[Bf-funboard] Curves creating
Matt Ebb
matt at mke3.net
Wed Dec 29 02:28:08 CET 2004
On 23 Dec 2004, at 2:07 AM, Martin Poirier wrote:
> I just tried and it worked, so I must be doing
> something you're not. I just added a bezier circle,
> opened it, press H and rotated one of the end CV...
Yes, you're right. In the frustration of my rant I must have made a
mistake, like pressing T instead of R. Incidentally, this still gives
you the whole 'transform' feedback like the dotted line and Rot: value
in the header, but doesn't actually do anything to a 2D curve. Again,
hardly intuitive.
>> The only thing you can do is
>> move one of the tangent points, ruining the symmetry
>> of the control point.
>
> Which is why you should use Aligned Handles in those
> case, not Free Handles.
Well, that's not really solving the problem. Part of the annoyance is
that you need to keep switching through a thousand different modes (and
remember what they all do) just to edit a point. In Blender, there's no
way to edit both the size of the CP+tangents and its rotation at the
same time. In Illustrator, it's as easy as click-drag on the CP with
the 'open triangle' tool, which makes it so much easier to draw nice
smooth curves.
Check this:
http://mke3.net/blender/interface/interaction/illu_opentriangle.mp4
vs a more blender-style approach:
http://mke3.net/blender/interface/interaction/illu_whitearrow.mp4
(I might add, also having modifier keys to switch between different
types of 'tools' in Illustrator is a godsend, like holding down Command
to get the white arrow)
If you want to keep the tangents equidistant in Blender, you have to
first convert to aligned, then use a repetitive sequence of R and S
(which rarely takes just one go, because you rotate it, then you notice
the tangents are too far out, then you scale it in, then rotate it
again, then scale... argh!)
>> (of course rotating or scaling a single point is
>> geometrically impossible, and should do nothing)
>
> Ever heard of different center mode? ;o)

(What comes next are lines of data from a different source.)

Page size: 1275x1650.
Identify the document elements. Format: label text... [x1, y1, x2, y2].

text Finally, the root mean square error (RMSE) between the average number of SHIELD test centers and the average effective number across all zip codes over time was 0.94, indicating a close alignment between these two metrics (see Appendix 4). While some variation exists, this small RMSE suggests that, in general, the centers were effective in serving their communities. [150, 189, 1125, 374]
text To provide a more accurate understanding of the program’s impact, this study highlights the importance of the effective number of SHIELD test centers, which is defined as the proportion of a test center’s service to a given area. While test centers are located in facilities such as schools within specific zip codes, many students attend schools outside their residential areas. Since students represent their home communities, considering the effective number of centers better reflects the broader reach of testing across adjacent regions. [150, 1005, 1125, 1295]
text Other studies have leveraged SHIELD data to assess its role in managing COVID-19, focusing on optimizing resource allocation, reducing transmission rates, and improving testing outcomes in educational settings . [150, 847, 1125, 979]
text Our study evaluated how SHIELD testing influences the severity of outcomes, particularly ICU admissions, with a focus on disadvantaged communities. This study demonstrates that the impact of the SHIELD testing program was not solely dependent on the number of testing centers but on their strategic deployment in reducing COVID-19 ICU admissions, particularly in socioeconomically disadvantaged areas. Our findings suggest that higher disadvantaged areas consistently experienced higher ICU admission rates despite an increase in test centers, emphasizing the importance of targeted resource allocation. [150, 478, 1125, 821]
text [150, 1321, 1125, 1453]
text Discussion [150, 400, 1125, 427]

Touché! Of course the transformer himself would catch me on that :) It
still isn't very intuitive though, having it change the curve like this
when you press a completely different key (especially when the
transformation doesn't do anything).
Perhaps a small compromise for some of these complaints would be to set
the handles to aligned by default, rather than auto. At the very least,
it would remove the stupid 'press this other key if you actually want
to edit your CP' step.
> the fact that all your curve is always
> visible at once, all the tricks you can do with
> transform in cursor center mode that are hellish to do
> otherwise
Yep, these parts of Blender are definitely good.
In any case, I believe the two main points of my previous rant remain.
One, that Blender's curve creation and editing could do with a lot of
improvements and two, that this mailing list should be used for
constructive discussion and analysis like Martin's provided here. All
this 'Blender is perfect, shut up and RTFM' nonsense is not on.